The theatre of Denmark continues to thrive thanks to the many theatres in Copenhagen and across the country which put on a wide variety of Danish and foreign performances. The flagship Royal Danish Theatre presents drama, opera, ballet and music. Since the 18th century, Danish playwrights have been successful in attracting wide public interest.

==History==
It was in the 18th century with the plays of Ludvig Holberg (1684–1754) that Danish theatre began to prosper. Holberg, sometimes known as the Danish Molière in view of his successful satirical comedies (1722), is considered to be the founder of the Danish theatre. Plays such as Jean de France and Jeppe of the Hill are still performed today.

Adam Oehlenschläger (1779–1850) introduced romanticism to the Danish theatre. Especially successful was his Earl Hakon the Mighty, premiered in 1808.

The Norwegian Henrik Ibsen (1828–1906) also travelled to Copenhagen where he produced plays such as A Doll's House (1879). It deals with the hypocrisy of the bourgeoisie and a woman’s struggle to emancipate herself. For Ibsen and his contemporaries, drama was not a question of entertainment but an exercise in critical commentary on the lifestyle of the times. During this period, the Royal Theatre dominated the scene, but around 1850 other, to some extent more popular, theatres were established, starting with the Casino (1848) where Hans Christian Andersen produced his Ole Lukøie (1850). The Casino became popular for satirical revues in the 1870s.

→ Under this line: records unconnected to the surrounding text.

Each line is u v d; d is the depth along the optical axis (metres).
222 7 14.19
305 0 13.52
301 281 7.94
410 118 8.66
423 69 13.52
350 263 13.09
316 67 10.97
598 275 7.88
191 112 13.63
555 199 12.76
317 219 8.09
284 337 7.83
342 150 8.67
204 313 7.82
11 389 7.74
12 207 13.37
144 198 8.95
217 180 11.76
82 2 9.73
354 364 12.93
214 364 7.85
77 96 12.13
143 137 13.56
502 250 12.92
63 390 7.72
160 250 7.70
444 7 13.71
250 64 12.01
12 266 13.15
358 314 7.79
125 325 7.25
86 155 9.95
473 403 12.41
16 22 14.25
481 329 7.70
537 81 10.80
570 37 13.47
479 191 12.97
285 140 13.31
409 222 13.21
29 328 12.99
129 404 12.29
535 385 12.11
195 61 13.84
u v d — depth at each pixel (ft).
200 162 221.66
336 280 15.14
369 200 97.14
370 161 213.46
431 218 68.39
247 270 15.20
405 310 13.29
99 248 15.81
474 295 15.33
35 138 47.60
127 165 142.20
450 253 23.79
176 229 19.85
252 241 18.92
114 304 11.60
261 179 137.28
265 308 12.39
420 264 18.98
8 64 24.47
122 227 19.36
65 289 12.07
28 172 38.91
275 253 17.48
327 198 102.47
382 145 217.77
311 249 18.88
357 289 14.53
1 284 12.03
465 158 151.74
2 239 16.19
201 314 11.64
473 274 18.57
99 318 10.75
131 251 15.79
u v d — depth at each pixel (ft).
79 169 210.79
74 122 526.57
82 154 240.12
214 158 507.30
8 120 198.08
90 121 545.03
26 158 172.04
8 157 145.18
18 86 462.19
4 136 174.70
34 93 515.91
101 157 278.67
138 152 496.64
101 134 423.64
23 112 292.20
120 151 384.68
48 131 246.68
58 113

In the 20th century, theatres were established in the large cities Århus, Odense and Aalborg as well as several in Copenhagen.

Kjeld Abell (1901–1961), the first Danish modernist playwright, wrote the successful The Melody That Got Lost in 1935 with productions in both Copenhagen and London. Kaj Munk (1898–1944), a Lutheran pastor, brought religion into his plays. Ordet (The Word) is often said to have been his best work. Carl Erik Soya (1896–1983) is remembered especially for his anti-Nazi plays such as En Gæst (A Guest) a satire aimed against the German occupation of Denmark and in 1943, Min Farmors Hus (made into the 1984 film Grandmother's House).

Leif Panduro (1923–1977) wrote a number of plays, some filmed or televised, criticising the middle class, the welfare state and the conflict between normal and abnormal, often questioning the views generally shared by the audience. His I Adams verden (1973) and Louises hus (1974) are among the best Scandinavian television dramas of the 1970s.

In recent years, there has been something of a revival in Danish theatre. Many new playwrights and producers have appeared. These include:
- Astrid Saalbach (born 1955), winner of the Nordic Drama Award in 2004 for he play End of the World, whose drama Morning and Evening (1993) was also played at the Hampstead Theatre in London;
- Peter Asmussen (born 1957), who wrote the film script for Lars von Trier's Breaking the Waves as well as numerous radio and television plays and staged dramas.

==Danish musicals==
Encouraged by the success of the Danish version of Les Misérables, a number of Danish musicals have been written and performed in Copenhagen and elsewhere. Knud Christensen, commonly known as Sebastian, was particularly successful with Cyrano (1992), based on Rostand's play and Klokkeren fra Notre Dame (The Hunchback of Notre Dame) (2001). Bent Fabricius-Bjerre's musical Matador with lyrics by Clemens Telling based on an earlier, highly successful television series was premiered at the new Copenhagen Opera in June 2007 to full houses.